Customise Code Outputs
R markdown allows customisation of appearance of code. Some of this can be done through modifying a .css file but there are some simpler ways to make basic changes. Try adding comment = "#>" to knitr::opst_chunk$set()to customise how comments appear in your document.
Word document creations tips
R markdown is generally great for HTML and PDF formats. The options for knitting to Word are not as well developed but there are some good options. The bookdown package is useful as discussed. The redoc package has been used to facilitate conversion to and from word – not tried it personally but if it can print out to word and then handle tracked changes back into markdown then it could be very useful.
For converting more complex tables and figures to word an option is to knit to rtf (rich text format) and then open the rtf file in word. This tends to be very good at keeping the desired formatting.
Future updates – hopefully!
R markdown is a great resource although there are a handful of minor issues which are currently difficult to resolve. One of the main problems I find it with tables and cross-referencing. I really like the syntax and customisation of the gt package but at present it appears cross-referencing in a way which works across HTML, PDF and Word outputs is not supported – a great opportunity to submit a pull request if you think you can get this to work.
Other Useful rmedicine Packages and Ideas
survival Package Update
The latest version (version 3.0) of the survival package was presented by Terry Therneau and is now available on github. This package is used by over 650 additional downstream dependencies. The latest version allows for multiple observations per subject, multiple endpoints per subject and multiple types of end-point. This will be particularly useful for competing risks analyses e.g. outcomes for liver transplant patients (transplanted, still on list, removed from list as no longer eligible or died).
Keep an eye-out for Kenny McLean’s blog where he plans to cover the survival package and many other useful packages presented at rmedicine 2019.

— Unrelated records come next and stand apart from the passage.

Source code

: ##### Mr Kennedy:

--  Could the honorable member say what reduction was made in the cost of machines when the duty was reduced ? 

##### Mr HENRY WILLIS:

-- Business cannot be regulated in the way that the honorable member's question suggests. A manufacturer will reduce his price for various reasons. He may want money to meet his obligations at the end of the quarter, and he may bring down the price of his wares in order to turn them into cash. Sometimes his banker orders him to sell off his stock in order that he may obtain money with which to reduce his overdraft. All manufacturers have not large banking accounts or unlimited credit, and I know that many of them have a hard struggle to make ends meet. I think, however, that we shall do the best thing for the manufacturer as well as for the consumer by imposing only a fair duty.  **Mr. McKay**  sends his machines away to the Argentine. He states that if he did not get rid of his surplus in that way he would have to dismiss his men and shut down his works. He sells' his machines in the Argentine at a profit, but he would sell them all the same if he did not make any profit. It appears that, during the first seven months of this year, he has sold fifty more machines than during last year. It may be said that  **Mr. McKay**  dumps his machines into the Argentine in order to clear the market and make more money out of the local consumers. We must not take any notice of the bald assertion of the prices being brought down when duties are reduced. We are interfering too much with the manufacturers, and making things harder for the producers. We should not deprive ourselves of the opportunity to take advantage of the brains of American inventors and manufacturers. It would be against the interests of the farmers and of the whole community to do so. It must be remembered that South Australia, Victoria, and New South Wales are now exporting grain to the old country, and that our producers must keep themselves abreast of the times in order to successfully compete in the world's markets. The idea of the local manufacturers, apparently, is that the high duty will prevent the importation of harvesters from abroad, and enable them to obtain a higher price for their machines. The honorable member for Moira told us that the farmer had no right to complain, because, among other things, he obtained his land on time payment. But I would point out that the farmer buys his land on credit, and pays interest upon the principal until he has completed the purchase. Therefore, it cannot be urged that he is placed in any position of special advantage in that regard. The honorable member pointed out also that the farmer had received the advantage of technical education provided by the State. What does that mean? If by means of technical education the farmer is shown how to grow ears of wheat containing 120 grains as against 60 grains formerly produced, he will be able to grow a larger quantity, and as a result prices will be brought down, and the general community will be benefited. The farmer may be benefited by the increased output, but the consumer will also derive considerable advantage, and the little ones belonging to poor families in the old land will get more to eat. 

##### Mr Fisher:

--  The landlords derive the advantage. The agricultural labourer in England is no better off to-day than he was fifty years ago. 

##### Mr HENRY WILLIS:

hreport Automated Trial Reporting
hreport by Frank Harrel (currently available on github) is for automated reporting of trials and studies with generation of interactive html graphs based in plotly. Several aspects of a study can be rendered easily into plots demonstrating accrual, exclusions, descriptive statistics, adverse events and time-to-event data. Another key theme of rmedicine 2019 appears to have been the use of plotly or similar packages to enable interaction with data.
timevis – interactive timelines
timevis allows generation of highly interactive timeline plots which allow zooming, adding or removal of events, resizing, etc.
Holepunch package
For working with projects that require a number of packages that then need shared with a colleague, holepunch provides a quick method for generating a list of dependencies and a Dockerfile. The package creates a link for another user to open a free RStudio server with all of the required packages installed. This may be useful for trouble-shooting in a department and showing code examples.
Summary
rmedicine 2019 has shown that clinical researchers are moving increasingly towards literate programming, interactive visualisations and automated workflows using R and Rmarkdown.
The conference was a great mix of methods presentations and data presentations from R users. You definitely don’t need any in-depth knowledge of R to benefit from it and I’d highly recommend booking for rmedicine 2020.